# Task material
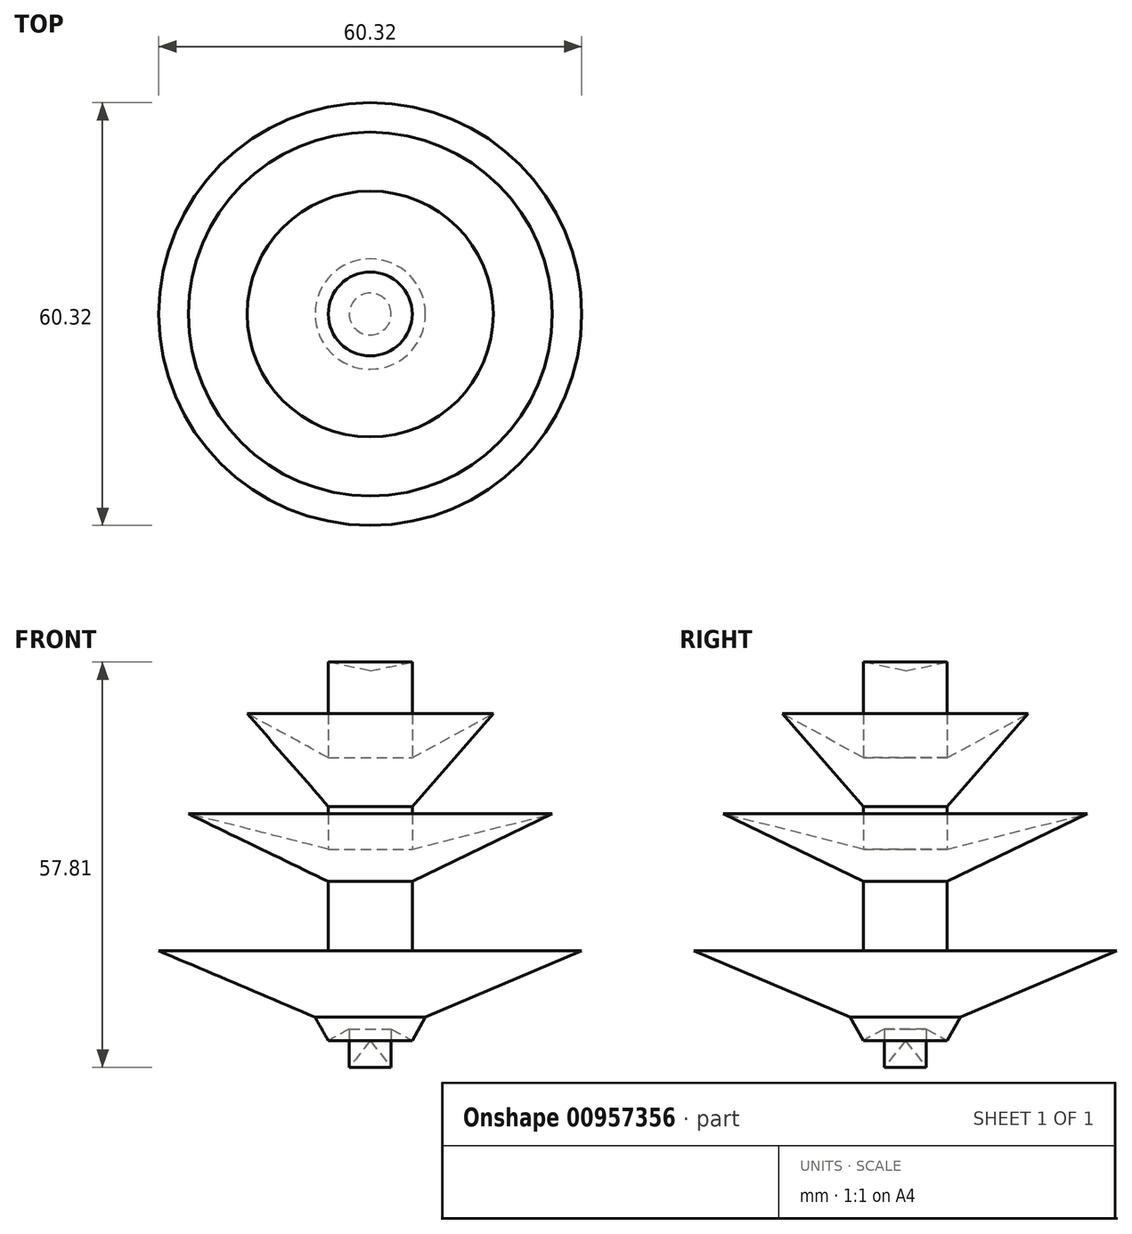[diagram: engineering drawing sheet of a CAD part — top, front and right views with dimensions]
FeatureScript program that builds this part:
annotation { "Feature Type Name" : "Feature", "Feature Type Description" : "" }
export const myFeature = defineFeature(function(context is Context, id is Id, definition is map)
    precondition{}
    {
        {
            var Q0;
            Q0=qCreatedBy(makeId("Front.planeOp"),FACE);
            var sketch = newSketch(context, id + "F0", { "sketchPlane" : qUnion([Q0])});
            skLineSegment(sketch, "E0", {"start": v(14.82, 55.92) * mm, "end": v(14.82, 14.72) * mm});
            skLineSegment(sketch, "E1", {"start": v(14.82, 14.72) * mm, "end": v(39, 14.72) * mm});
            skLineSegment(sketch, "E2", {"start": v(39, 14.72) * mm, "end": v(16.71, 5.26) * mm});
            skLineSegment(sketch, "E3", {"start": v(16.71, 5.26) * mm, "end": v(14.82, 1.9) * mm});
            skLineSegment(sketch, "E4", {"start": v(14.82, 1.9) * mm, "end": v(8.84, 5.26) * mm});
            skLineSegment(sketch, "E5", {"start": v(8.84, 5.26) * mm, "end": v(8.84, 54.66) * mm});
            skLineSegment(sketch, "E6", {"start": v(8.84, 54.66) * mm, "end": v(14.82, 55.92) * mm});
            skLineSegment(sketch, "E7", {"start": v(14.82, 55.92) * mm, "end": v(8.84, 55.92) * mm});
            skLineSegment(sketch, "E8", {"start": v(8.84, 5.26) * mm, "end": v(8.84, 1.9) * mm});
            skLineSegment(sketch, "E9", {"start": v(8.84, 1.9) * mm, "end": v(11.83, 3.57) * mm});
            skLineSegment(sketch, "E10", {"start": v(11.83, 3.57) * mm, "end": v(11.83, -1.9) * mm});
            skLineSegment(sketch, "E11", {"start": v(11.83, -1.9) * mm, "end": v(8.84, 1.9) * mm});
            skLineSegment(sketch, "E12", {"start": v(11.83, -3.78) * mm, "end": v(14.82, 1.9) * mm});
            skLineSegment(sketch, "E13", {"start": v(14.82, 35.32) * mm, "end": v(26.39, 48.57) * mm});
            skLineSegment(sketch, "E14", {"start": v(26.39, 48.57) * mm, "end": v(14.82, 42.26) * mm});
            skLineSegment(sketch, "E15", {"start": v(14.82, 42.26) * mm, "end": v(14.82, 24.6) * mm});
            skLineSegment(sketch, "E16", {"start": v(14.82, 24.6) * mm, "end": v(34.8, 34.27) * mm});
            skLineSegment(sketch, "E17", {"start": v(34.8, 34.27) * mm, "end": v(14.82, 29.22) * mm});
            skSolve(sketch);
        }
        {
            var Q0;
            Q0=makeQuery(id+"F0.imprint","IMPRINT",FACE,{"disambiguationData":[TD([[makeQuery(id+"F0.imprint","IMPRINT",EDGE,{"derivedFrom":sQuery(id+"F0.wireOp",EDGE,"E9")}),-1.0]])]});
            var Q1;
            {var subQ0=sQuery(id+"F0.wireOp",EDGE,"E13");Q1=makeQuery(id+"F0.imprint","IMPRINT",FACE,{"disambiguationData":[TD([[makeQuery(id+"F0.imprint","IMPRINT",EDGE,{"derivedFrom":subQ0}),1.0]])]});}
            var Q2;
            {var subQ0=sQuery(id+"F0.wireOp",EDGE,"E16");Q2=makeQuery(id+"F0.imprint","IMPRINT",FACE,{"disambiguationData":[TD([[makeQuery(id+"F0.imprint","IMPRINT",EDGE,{"derivedFrom":subQ0}),1.0]])]});}
            var Q3;
            {var subQ0=sQuery(id+"F0.wireOp",EDGE,"E8");Q3=makeQuery(id+"F0.imprint","IMPRINT",FACE,{"disambiguationData":[TD([[makeQuery(id+"F0.imprint","IMPRINT",EDGE,{"derivedFrom":subQ0}),1.0]])]});}
            var Q4;
            {var subQ9=sQuery(id+"F0.wireOp",EDGE,"E1");Q4=makeQuery(id+"F0.imprint","IMPRINT",FACE,{"disambiguationData":[TD([[makeQuery(id+"F0.imprint","IMPRINT",EDGE,{"derivedFrom":subQ9}),-1.0]])]});}
            var Q5;
            Q5=sQuery(id+"F0.wireOp",EDGE,"E5");
            revolve(context, id + "F1", {"surfaceOperationType" : NewSurfaceOperationType.NEW, "entities" : qUnion([Q0, Q1, Q2, Q3, Q4]), "axis" : qUnion([Q5]), "revolveType" : RevolveType.FULL});
        }
    });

# Given instruction
Quote all of the material above verbatim, leaving out the picture.

# Problem solution
[diagram: engineering drawing sheet of a CAD part — top, front and right views with dimensions]
FeatureScript program that builds this part:
annotation { "Feature Type Name" : "Feature", "Feature Type Description" : "" }
export const myFeature = defineFeature(function(context is Context, id is Id, definition is map)
    precondition{}
    {
        {
            var Q0;
            Q0=qCreatedBy(makeId("Front.planeOp"),FACE);
            var sketch = newSketch(context, id + "F0", { "sketchPlane" : qUnion([Q0])});
            skLineSegment(sketch, "E0", {"start": v(14.82, 55.92) * mm, "end": v(14.82, 14.72) * mm});
            skLineSegment(sketch, "E1", {"start": v(14.82, 14.72) * mm, "end": v(39, 14.72) * mm});
            skLineSegment(sketch, "E2", {"start": v(39, 14.72) * mm, "end": v(16.71, 5.26) * mm});
            skLineSegment(sketch, "E3", {"start": v(16.71, 5.26) * mm, "end": v(14.82, 1.9) * mm});
            skLineSegment(sketch, "E4", {"start": v(14.82, 1.9) * mm, "end": v(8.84, 5.26) * mm});
            skLineSegment(sketch, "E5", {"start": v(8.84, 5.26) * mm, "end": v(8.84, 54.66) * mm});
            skLineSegment(sketch, "E6", {"start": v(8.84, 54.66) * mm, "end": v(14.82, 55.92) * mm});
            skLineSegment(sketch, "E7", {"start": v(14.82, 55.92) * mm, "end": v(8.84, 55.92) * mm});
            skLineSegment(sketch, "E8", {"start": v(8.84, 5.26) * mm, "end": v(8.84, 1.9) * mm});
            skLineSegment(sketch, "E9", {"start": v(8.84, 1.9) * mm, "end": v(11.83, 3.57) * mm});
            skLineSegment(sketch, "E10", {"start": v(11.83, 3.57) * mm, "end": v(11.83, -1.9) * mm});
            skLineSegment(sketch, "E11", {"start": v(11.83, -1.9) * mm, "end": v(8.84, 1.9) * mm});
            skLineSegment(sketch, "E12", {"start": v(11.83, -3.78) * mm, "end": v(14.82, 1.9) * mm});
            skLineSegment(sketch, "E13", {"start": v(14.82, 35.32) * mm, "end": v(26.39, 48.57) * mm});
            skLineSegment(sketch, "E14", {"start": v(26.39, 48.57) * mm, "end": v(14.82, 42.26) * mm});
            skLineSegment(sketch, "E15", {"start": v(14.82, 42.26) * mm, "end": v(14.82, 24.6) * mm});
            skLineSegment(sketch, "E16", {"start": v(14.82, 24.6) * mm, "end": v(34.8, 34.27) * mm});
            skLineSegment(sketch, "E17", {"start": v(34.8, 34.27) * mm, "end": v(14.82, 29.22) * mm});
            skSolve(sketch);
        }
        {
            var Q0;
            Q0=makeQuery(id+"F0.imprint","IMPRINT",FACE,{"disambiguationData":[TD([[makeQuery(id+"F0.imprint","IMPRINT",EDGE,{"derivedFrom":sQuery(id+"F0.wireOp",EDGE,"E9")}),-1.0]])]});
            var Q1;
            {var subQ0=sQuery(id+"F0.wireOp",EDGE,"E13");Q1=makeQuery(id+"F0.imprint","IMPRINT",FACE,{"disambiguationData":[TD([[makeQuery(id+"F0.imprint","IMPRINT",EDGE,{"derivedFrom":subQ0}),1.0]])]});}
            var Q2;
            {var subQ0=sQuery(id+"F0.wireOp",EDGE,"E16");Q2=makeQuery(id+"F0.imprint","IMPRINT",FACE,{"disambiguationData":[TD([[makeQuery(id+"F0.imprint","IMPRINT",EDGE,{"derivedFrom":subQ0}),1.0]])]});}
            var Q3;
            {var subQ0=sQuery(id+"F0.wireOp",EDGE,"E8");Q3=makeQuery(id+"F0.imprint","IMPRINT",FACE,{"disambiguationData":[TD([[makeQuery(id+"F0.imprint","IMPRINT",EDGE,{"derivedFrom":subQ0}),1.0]])]});}
            var Q4;
            {var subQ9=sQuery(id+"F0.wireOp",EDGE,"E1");Q4=makeQuery(id+"F0.imprint","IMPRINT",FACE,{"disambiguationData":[TD([[makeQuery(id+"F0.imprint","IMPRINT",EDGE,{"derivedFrom":subQ9}),-1.0]])]});}
            var Q5;
            Q5=sQuery(id+"F0.wireOp",EDGE,"E5");
            revolve(context, id + "F1", {"surfaceOperationType" : NewSurfaceOperationType.NEW, "entities" : qUnion([Q0, Q1, Q2, Q3, Q4]), "axis" : qUnion([Q5]), "revolveType" : RevolveType.FULL});
        }
    });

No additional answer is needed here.